### RECORDS SHOWN
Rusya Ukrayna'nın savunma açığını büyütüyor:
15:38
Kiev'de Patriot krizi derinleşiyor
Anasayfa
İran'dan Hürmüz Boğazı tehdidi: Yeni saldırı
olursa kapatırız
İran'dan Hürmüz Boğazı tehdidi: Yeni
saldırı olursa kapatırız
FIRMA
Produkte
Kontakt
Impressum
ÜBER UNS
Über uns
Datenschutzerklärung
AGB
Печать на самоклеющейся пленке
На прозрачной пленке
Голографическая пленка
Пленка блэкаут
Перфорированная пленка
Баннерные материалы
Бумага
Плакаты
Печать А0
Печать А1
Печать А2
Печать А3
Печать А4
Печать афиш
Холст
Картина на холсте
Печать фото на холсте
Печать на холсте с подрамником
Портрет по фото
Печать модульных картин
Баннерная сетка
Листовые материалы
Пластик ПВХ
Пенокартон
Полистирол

### ACTION ITEM
Give every line above again, word for word.

### FINISHED EXERCISE
Rusya Ukrayna'nın savunma açığını büyütüyor:
15:38
Kiev'de Patriot krizi derinleşiyor
Anasayfa
İran'dan Hürmüz Boğazı tehdidi: Yeni saldırı
olursa kapatırız
İran'dan Hürmüz Boğazı tehdidi: Yeni
saldırı olursa kapatırız
FIRMA
Produkte
Kontakt
Impressum
ÜBER UNS
Über uns
Datenschutzerklärung
AGB
Печать на самоклеющейся пленке
На прозрачной пленке
Голографическая пленка
Пленка блэкаут
Перфорированная пленка
Баннерные материалы
Бумага
Плакаты
Печать А0
Печать А1
Печать А2
Печать А3
Печать А4
Печать афиш
Холст
Картина на холсте
Печать фото на холсте
Печать на холсте с подрамником
Портрет по фото
Печать модульных картин
Баннерная сетка
Листовые материалы
Пластик ПВХ
Пенокартон
Полистирол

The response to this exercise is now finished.